Aim of the task: Collect every line of the items that contains the string "level". Treat uppercase and lowercase as different.
◇ ◇ ◇ ◇ ◇
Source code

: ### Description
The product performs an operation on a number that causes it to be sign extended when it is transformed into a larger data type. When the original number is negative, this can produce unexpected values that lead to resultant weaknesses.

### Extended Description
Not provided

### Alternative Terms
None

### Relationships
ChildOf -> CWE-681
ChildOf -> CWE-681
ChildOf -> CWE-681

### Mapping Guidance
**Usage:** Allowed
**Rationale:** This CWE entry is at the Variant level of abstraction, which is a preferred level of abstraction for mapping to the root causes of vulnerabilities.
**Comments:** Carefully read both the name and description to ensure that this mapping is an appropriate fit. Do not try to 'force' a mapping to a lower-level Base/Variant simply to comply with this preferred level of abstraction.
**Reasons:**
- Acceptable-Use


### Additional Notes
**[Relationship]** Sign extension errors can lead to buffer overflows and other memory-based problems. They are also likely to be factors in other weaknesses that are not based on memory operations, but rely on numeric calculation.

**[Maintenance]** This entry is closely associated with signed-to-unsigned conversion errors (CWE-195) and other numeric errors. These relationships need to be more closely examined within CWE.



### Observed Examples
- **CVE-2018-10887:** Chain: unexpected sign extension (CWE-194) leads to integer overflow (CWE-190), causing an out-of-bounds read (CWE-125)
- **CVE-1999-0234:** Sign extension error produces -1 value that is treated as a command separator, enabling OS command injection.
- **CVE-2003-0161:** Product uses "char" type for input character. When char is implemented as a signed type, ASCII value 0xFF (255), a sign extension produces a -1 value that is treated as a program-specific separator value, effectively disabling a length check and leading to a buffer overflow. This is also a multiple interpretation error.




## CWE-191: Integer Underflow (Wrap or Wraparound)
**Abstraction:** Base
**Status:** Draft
◇ ◇ ◇ ◇ ◇
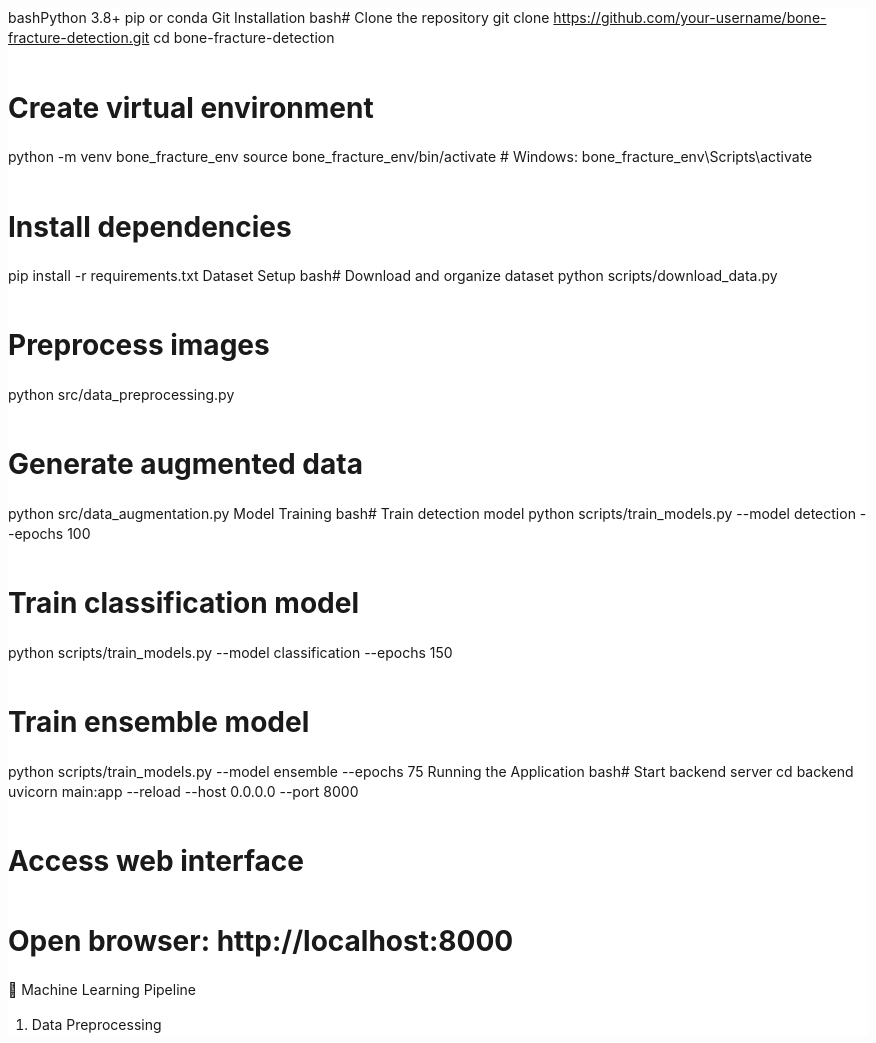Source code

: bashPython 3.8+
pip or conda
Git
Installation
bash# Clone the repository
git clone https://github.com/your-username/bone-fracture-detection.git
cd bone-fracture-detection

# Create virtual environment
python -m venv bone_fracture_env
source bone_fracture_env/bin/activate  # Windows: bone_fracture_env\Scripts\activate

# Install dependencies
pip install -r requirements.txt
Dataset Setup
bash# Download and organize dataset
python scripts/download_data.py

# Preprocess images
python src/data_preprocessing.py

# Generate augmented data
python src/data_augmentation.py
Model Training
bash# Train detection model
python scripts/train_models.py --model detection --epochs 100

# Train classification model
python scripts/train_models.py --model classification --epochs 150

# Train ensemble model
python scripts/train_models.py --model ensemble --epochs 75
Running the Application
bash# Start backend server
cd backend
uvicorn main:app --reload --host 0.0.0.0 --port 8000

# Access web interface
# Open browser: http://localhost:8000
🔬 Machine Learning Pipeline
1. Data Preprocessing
◇ ◇ ◇ ◇ ◇
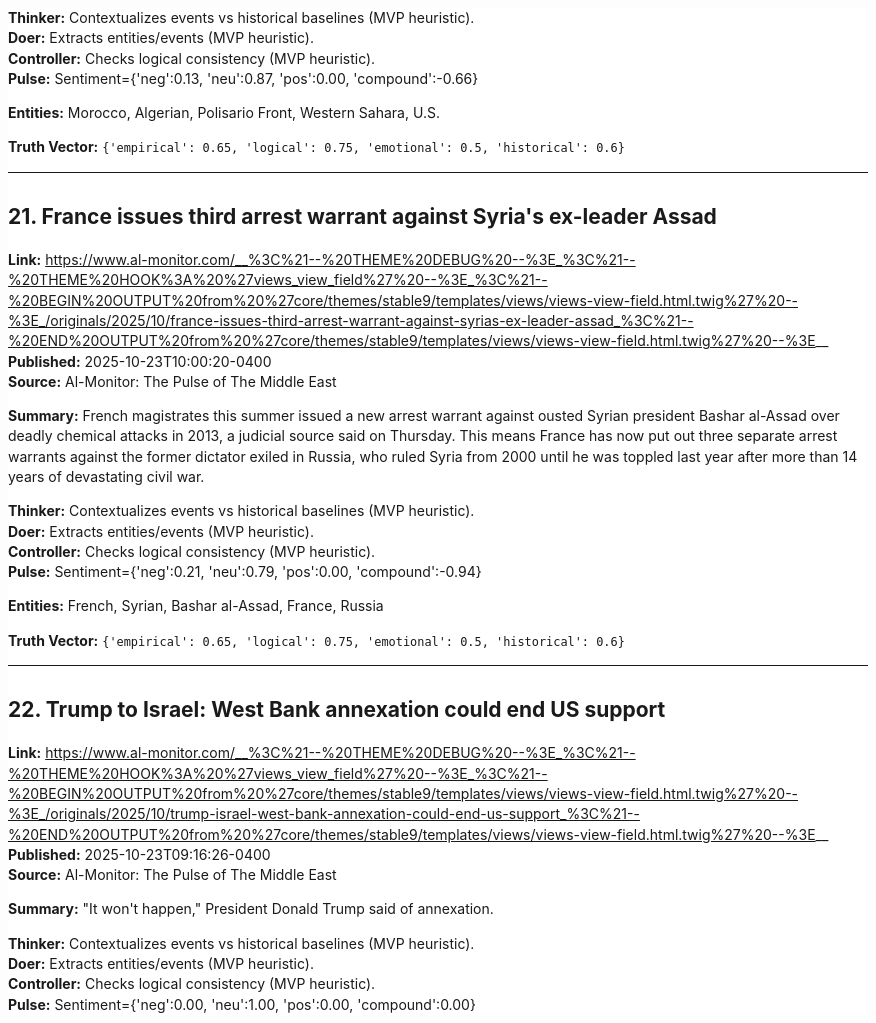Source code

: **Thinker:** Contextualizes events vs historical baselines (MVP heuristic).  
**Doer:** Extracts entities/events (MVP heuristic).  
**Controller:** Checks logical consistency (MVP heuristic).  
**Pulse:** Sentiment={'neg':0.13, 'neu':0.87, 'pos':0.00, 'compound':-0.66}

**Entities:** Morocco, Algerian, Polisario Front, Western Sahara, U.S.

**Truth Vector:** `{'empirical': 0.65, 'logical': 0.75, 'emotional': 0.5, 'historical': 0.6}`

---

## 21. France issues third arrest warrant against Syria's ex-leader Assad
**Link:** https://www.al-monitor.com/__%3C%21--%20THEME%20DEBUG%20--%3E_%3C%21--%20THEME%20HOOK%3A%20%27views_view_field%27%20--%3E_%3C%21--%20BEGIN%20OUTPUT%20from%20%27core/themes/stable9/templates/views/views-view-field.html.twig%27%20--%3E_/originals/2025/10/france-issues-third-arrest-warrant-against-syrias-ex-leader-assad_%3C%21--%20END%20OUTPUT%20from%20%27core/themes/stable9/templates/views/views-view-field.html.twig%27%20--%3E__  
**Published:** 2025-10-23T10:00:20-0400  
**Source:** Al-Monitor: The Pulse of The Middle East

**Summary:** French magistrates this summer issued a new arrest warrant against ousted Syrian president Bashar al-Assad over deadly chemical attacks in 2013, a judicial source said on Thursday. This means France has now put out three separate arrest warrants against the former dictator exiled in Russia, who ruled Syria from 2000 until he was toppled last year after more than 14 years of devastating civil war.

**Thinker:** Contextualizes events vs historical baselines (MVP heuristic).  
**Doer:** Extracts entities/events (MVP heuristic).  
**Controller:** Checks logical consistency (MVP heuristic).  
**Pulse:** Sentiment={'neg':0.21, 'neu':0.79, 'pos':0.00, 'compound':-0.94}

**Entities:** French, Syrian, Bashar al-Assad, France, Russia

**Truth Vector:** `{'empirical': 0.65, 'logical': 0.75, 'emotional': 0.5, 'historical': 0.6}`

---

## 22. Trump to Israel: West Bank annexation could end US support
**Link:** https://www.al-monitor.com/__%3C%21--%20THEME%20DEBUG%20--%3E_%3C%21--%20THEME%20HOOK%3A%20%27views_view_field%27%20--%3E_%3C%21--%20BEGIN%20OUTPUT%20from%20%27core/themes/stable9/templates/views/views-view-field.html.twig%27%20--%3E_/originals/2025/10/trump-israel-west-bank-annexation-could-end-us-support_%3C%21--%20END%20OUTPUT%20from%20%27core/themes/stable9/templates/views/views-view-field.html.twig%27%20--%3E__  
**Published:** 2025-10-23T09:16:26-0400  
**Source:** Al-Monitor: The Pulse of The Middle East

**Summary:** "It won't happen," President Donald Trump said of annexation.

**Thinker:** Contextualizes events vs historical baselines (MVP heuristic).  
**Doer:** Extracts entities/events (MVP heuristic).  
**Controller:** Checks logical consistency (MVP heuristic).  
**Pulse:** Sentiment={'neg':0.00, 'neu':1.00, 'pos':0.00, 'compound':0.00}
◇ ◇ ◇ ◇ ◇
Response for this exercise:
**Rationale:** This CWE entry is at the Variant level of abstraction, which is a preferred level of abstraction for mapping to the root causes of vulnerabilities.
**Comments:** Carefully read both the name and description to ensure that this mapping is an appropriate fit. Do not try to 'force' a mapping to a lower-level Base/Variant simply to comply with this preferred level of abstraction.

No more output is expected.